Amidst growing economic uncertainty, demand for mortgages to purchase homes has declined further, despite relatively stable interest rates. This pullback suggests a cautious approach from potential homebuyers navigating an evolving economic landscape.
Purchase Applications See Further Decline
According to the Mortgage Bankers Association (MBA), applications for a mortgage to purchase a home decreased by 4% last week compared to the week prior, after seasonal adjustments. Notably, this volume was only 3% higher than the same week a year ago, even though interest rates at that time were significantly higher.
Mortgage Rates Remain Relatively Steady
The average contract interest rate for 30-year fixed-rate mortgages with conforming loan balances (of $806,500 or less) saw a slight decrease, falling to 6.89% from 6.90%. Points on these loans with a 20% down payment increased marginally. This rate remains 40 basis points lower than the corresponding week in the previous year.

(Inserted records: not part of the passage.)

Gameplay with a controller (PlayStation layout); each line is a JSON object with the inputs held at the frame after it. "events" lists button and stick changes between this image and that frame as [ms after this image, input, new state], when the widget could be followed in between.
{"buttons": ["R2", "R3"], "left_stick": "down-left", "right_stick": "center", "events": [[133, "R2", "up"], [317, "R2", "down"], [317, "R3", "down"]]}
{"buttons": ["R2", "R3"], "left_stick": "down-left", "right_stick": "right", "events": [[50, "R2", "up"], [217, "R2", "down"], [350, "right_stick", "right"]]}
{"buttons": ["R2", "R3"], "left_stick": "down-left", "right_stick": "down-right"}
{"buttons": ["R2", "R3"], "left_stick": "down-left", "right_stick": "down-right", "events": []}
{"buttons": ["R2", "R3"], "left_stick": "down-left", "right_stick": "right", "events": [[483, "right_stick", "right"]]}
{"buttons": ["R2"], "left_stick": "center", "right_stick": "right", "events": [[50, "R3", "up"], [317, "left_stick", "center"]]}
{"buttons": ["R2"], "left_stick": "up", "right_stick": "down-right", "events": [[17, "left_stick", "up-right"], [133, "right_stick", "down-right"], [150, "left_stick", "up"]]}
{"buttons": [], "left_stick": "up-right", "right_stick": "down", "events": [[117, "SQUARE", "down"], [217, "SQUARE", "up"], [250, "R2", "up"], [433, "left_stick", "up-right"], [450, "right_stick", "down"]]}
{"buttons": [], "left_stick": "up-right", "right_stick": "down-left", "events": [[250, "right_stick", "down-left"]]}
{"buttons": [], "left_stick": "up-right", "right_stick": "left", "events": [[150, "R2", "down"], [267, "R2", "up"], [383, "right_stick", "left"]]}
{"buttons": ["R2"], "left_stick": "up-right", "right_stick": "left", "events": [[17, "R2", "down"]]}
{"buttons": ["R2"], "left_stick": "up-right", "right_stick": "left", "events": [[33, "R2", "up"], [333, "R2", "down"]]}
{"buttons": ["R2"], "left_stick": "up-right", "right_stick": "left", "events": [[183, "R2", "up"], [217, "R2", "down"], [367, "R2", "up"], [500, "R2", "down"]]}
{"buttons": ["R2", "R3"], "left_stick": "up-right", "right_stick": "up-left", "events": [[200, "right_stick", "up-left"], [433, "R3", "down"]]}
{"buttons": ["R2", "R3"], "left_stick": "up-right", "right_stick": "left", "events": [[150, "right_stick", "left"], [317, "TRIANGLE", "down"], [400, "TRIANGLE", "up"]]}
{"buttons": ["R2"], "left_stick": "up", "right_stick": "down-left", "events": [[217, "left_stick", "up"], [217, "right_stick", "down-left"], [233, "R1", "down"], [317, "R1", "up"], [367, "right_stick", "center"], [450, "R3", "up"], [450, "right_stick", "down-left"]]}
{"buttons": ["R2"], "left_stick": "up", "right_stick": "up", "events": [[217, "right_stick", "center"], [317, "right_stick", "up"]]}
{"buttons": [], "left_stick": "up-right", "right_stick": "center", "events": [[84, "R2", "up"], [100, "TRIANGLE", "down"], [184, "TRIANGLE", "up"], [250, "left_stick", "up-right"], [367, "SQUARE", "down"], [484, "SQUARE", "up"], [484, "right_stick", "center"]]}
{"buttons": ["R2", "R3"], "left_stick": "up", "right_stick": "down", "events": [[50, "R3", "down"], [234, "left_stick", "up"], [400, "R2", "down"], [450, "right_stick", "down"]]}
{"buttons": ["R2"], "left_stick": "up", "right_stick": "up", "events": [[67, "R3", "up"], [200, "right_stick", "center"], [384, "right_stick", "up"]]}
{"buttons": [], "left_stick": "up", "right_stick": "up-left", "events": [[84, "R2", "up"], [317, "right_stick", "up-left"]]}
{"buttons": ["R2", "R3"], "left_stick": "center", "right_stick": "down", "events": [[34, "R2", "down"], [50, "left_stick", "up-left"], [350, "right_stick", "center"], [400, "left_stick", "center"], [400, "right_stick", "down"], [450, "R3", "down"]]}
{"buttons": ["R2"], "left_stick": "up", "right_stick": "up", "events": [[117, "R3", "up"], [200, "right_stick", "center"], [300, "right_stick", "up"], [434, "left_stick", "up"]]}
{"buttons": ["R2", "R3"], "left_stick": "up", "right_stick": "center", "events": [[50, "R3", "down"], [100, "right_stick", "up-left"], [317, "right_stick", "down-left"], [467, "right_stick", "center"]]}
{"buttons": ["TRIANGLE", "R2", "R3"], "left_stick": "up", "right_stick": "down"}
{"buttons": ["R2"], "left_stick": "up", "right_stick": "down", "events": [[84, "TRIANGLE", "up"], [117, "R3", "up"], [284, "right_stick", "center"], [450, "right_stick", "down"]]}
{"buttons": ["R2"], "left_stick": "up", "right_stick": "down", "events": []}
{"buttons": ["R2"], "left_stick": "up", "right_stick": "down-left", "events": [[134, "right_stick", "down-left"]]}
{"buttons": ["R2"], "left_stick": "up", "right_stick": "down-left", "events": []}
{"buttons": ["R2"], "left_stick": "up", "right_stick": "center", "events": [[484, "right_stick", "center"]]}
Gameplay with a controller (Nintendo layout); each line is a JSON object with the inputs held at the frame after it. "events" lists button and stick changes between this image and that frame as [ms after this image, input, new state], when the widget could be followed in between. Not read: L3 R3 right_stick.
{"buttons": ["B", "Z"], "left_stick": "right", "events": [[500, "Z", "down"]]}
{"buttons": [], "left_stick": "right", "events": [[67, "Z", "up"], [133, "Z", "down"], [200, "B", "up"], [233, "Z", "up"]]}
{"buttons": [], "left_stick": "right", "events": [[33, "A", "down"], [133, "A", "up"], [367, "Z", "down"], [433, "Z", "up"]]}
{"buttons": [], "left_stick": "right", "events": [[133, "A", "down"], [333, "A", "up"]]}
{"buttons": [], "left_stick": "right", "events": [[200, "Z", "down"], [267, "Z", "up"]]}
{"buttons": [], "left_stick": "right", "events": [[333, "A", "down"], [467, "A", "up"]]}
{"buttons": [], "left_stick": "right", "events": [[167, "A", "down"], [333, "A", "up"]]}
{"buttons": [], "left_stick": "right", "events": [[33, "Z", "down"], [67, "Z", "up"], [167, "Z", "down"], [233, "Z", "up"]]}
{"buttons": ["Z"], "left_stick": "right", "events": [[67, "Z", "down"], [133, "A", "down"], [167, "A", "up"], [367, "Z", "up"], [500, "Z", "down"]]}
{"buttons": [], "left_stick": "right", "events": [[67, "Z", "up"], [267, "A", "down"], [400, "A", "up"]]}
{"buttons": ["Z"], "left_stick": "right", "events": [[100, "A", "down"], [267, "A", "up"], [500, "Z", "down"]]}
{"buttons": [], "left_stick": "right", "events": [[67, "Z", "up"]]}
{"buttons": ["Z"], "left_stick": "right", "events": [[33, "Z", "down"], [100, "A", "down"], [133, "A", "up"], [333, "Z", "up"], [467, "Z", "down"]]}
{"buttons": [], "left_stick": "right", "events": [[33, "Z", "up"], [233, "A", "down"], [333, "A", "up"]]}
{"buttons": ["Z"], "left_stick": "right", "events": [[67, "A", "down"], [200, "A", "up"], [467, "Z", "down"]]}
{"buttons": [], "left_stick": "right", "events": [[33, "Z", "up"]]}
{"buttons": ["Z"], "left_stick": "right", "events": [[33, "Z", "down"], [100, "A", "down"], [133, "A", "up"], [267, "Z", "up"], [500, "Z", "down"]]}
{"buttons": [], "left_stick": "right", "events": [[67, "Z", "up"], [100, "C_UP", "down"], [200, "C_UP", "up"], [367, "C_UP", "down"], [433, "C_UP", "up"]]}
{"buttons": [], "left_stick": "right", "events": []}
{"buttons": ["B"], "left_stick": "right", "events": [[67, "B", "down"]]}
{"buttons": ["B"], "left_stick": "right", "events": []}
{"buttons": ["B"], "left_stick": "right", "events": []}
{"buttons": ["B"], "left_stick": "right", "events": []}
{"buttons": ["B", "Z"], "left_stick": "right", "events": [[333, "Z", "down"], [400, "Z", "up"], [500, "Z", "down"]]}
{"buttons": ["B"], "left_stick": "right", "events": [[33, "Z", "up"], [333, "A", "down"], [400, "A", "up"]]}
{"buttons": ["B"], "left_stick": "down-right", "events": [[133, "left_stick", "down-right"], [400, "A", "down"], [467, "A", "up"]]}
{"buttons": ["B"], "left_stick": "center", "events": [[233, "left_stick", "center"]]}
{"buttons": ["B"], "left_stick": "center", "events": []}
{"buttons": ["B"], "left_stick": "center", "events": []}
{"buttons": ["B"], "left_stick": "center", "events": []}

Economic Uncertainty Weighs on Buyers
Joel Kan, the MBA's vice president and deputy chief economist, pointed to broader economic uncertainty and emerging signs of labor market weakness as key factors contributing to the subdued purchase application activity. He noted that this decline has brought purchase applications to their slowest pace since February. Interestingly, applications for FHA loans, often favored by first-time homebuyers, experienced a less significant decrease.
Refinance Activity Also Drops
Applications to refinance an existing home loan also saw a 4% decrease for the week. Despite this recent dip, refinance volume remained considerably higher (42%) than the same week one year ago. Kan suggested that the stability of mortgage rates near 7% is causing borrowers to await a more substantial decrease before pursuing refinancing. The decline in refinancing activity has also led to a decrease in the average refinance loan size.
Economic Data Could Trigger Rate Movement
Looking ahead, mortgage rates have remained relatively stable at the start of the current week. However, this could change as a significant amount of economic data is scheduled for release starting on Wednesday and culminating with the crucial monthly employment report on Friday. This data could potentially influence the direction of interest rates in the near term.